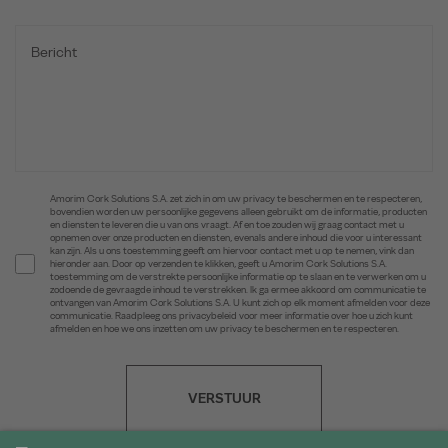
Amorim Cork Solutions S.A. zet zich in om uw privacy te beschermen en te respecteren,
bovendien worden uw persoonlijke gegevens alleen gebruikt om de informatie, producten
en diensten te leveren die u van ons vraagt. Af en toe zouden wij graag contact met u
opnemen over onze producten en diensten, evenals andere inhoud die voor u interessant
kan zijn. Als u ons toestemming geeft om hiervoor contact met u op te nemen, vink dan
hieronder aan. Door op verzenden te klikken, geeft u Amorim Cork Solutions S.A.
toestemming om de verstrekte persoonlijke informatie op te slaan en te verwerken om u
zodoende de gevraagde inhoud te verstrekken. Ik ga ermee akkoord om communicatie te
ontvangen van Amorim Cork Solutions S.A. U kunt zich op elk moment afmelden voor deze
communicatie. Raadpleeg ons privacybeleid voor meer informatie over hoe u zich kunt
afmelden en hoe we ons inzetten om uw privacy te beschermen en te respecteren.
VERSTUUR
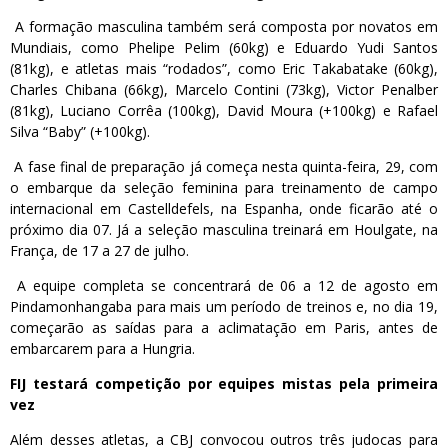
A formação masculina também será composta por novatos em
Mundiais, como Phelipe Pelim (60kg) e Eduardo Yudi Santos
(81kg), e atletas mais “rodados”, como Eric Takabatake (60kg),
Charles Chibana (66kg), Marcelo Contini (73kg), Victor Penalber
(81kg), Luciano Corrêa (100kg), David Moura (+100kg) e Rafael
Silva “Baby” (+100kg).
A fase final de preparação já começa nesta quinta-feira, 29, com
o embarque da seleção feminina para treinamento de campo
internacional em Castelldefels, na Espanha, onde ficarão até o
próximo dia 07. Já a seleção masculina treinará em Houlgate, na
França, de 17 a 27 de julho.
A equipe completa se concentrará de 06 a 12 de agosto em
Pindamonhangaba para mais um período de treinos e, no dia 19,
começarão as saídas para a aclimatação em Paris, antes de
embarcarem para a Hungria.
FIJ testará competição por equipes mistas pela primeira
vez
Além desses atletas, a CBJ convocou outros três judocas para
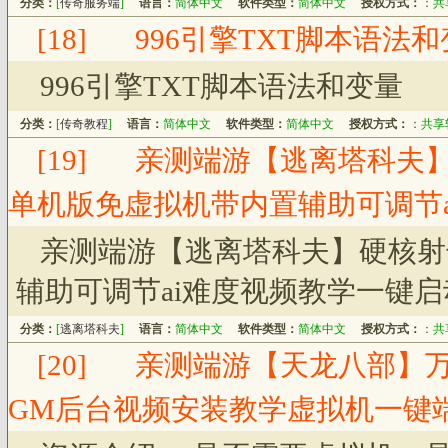
分类：
[
传奇服务端
]
语言：
简体中文
软件类型：
简体中文
授权方式：
：
共
[18]
996引擎TXT脚本语法
996引擎TXT脚本语法和变量
分类：
[
传奇教程
]
语言：
简体中文
软件类型：
简体中文
授权方式：
：
共享
[19]
亲测端游【逃离塔科夫
单机版免虚拟机带内置辅助可调节
亲测端游【逃离塔科夫】硬核射
辅助可调节ai难度视频教学一键启
分类：
[
逃离塔科夫
]
语言：
简体中文
软件类型：
简体中文
授权方式：
：
共
[20]
亲测端游【天龙八部】
GM后台视频安装教学虚拟机一键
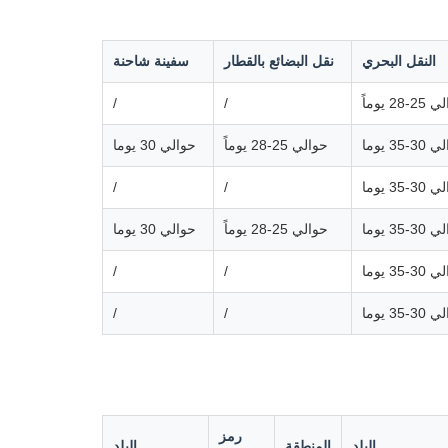
النقل البحري
نقل البضائع بالقطار
سفينة شاحنة
-28 يوماً
/
/
-35 يوما
حوالي 25-28 يوماً
حوالي 30 يوما
-35 يوما
/
/
-35 يوما
حوالي 25-28 يوماً
حوالي 30 يوما
-35 يوما
/
/
-35 يوما
/
/
رمز
البلد
المنطقة
البلد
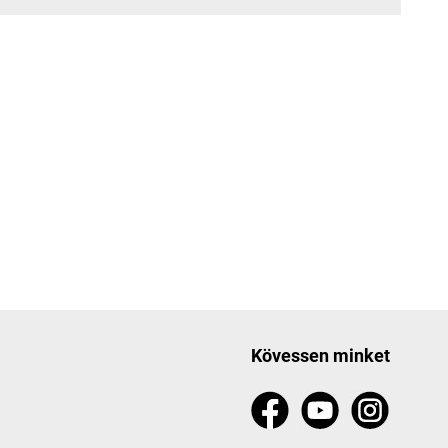
Kövessen minket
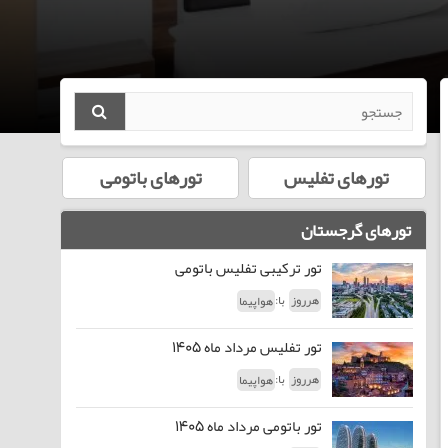
تورهای تفلیس
تورهای باتومی
تورهای گرجستان
تور ترکیبی تفلیس باتومی
با:
هرروز
هواپیما
تور تفلیس مرداد ماه 1405
با:
هرروز
هواپیما
تور باتومی مرداد ماه 1405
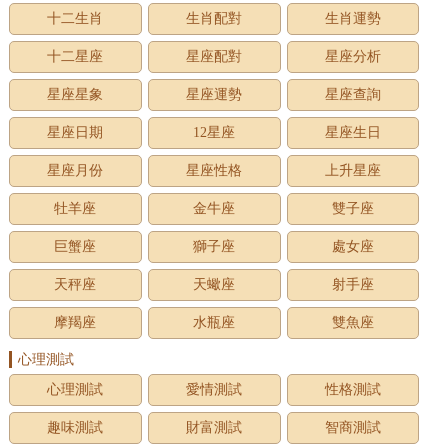
十二生肖
生肖配對
生肖運勢
十二星座
星座配對
星座分析
星座星象
星座運勢
星座查詢
星座日期
12星座
星座生日
星座月份
星座性格
上升星座
牡羊座
金牛座
雙子座
巨蟹座
獅子座
處女座
天秤座
天蠍座
射手座
摩羯座
水瓶座
雙魚座
心理測試
心理測試
愛情測試
性格測試
趣味測試
財富測試
智商測試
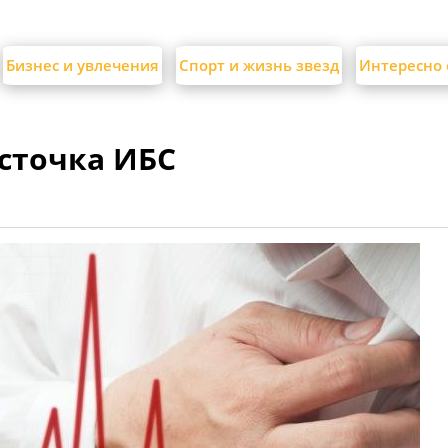
Бизнес и увлечения
Спорт и жизнь звезд
Интересно 
асточка ИБС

====================

Instruction: Reproduce only the lines running from the beginning of the entries above to the line holding "França, de 17 a 27 de julho.", inclusive. Pictures stay out of the copy.

Written solution:
Amorim Cork Solutions S.A. zet zich in om uw privacy te beschermen en te respecteren,
bovendien worden uw persoonlijke gegevens alleen gebruikt om de informatie, producten
en diensten te leveren die u van ons vraagt. Af en toe zouden wij graag contact met u
opnemen over onze producten en diensten, evenals andere inhoud die voor u interessant
kan zijn. Als u ons toestemming geeft om hiervoor contact met u op te nemen, vink dan
hieronder aan. Door op verzenden te klikken, geeft u Amorim Cork Solutions S.A.
toestemming om de verstrekte persoonlijke informatie op te slaan en te verwerken om u
zodoende de gevraagde inhoud te verstrekken. Ik ga ermee akkoord om communicatie te
ontvangen van Amorim Cork Solutions S.A. U kunt zich op elk moment afmelden voor deze
communicatie. Raadpleeg ons privacybeleid voor meer informatie over hoe u zich kunt
afmelden en hoe we ons inzetten om uw privacy te beschermen en te respecteren.
VERSTUUR
A formação masculina também será composta por novatos em
Mundiais, como Phelipe Pelim (60kg) e Eduardo Yudi Santos
(81kg), e atletas mais “rodados”, como Eric Takabatake (60kg),
Charles Chibana (66kg), Marcelo Contini (73kg), Victor Penalber
(81kg), Luciano Corrêa (100kg), David Moura (+100kg) e Rafael
Silva “Baby” (+100kg).
A fase final de preparação já começa nesta quinta-feira, 29, com
o embarque da seleção feminina para treinamento de campo
internacional em Castelldefels, na Espanha, onde ficarão até o
próximo dia 07. Já a seleção masculina treinará em Houlgate, na
França, de 17 a 27 de julho.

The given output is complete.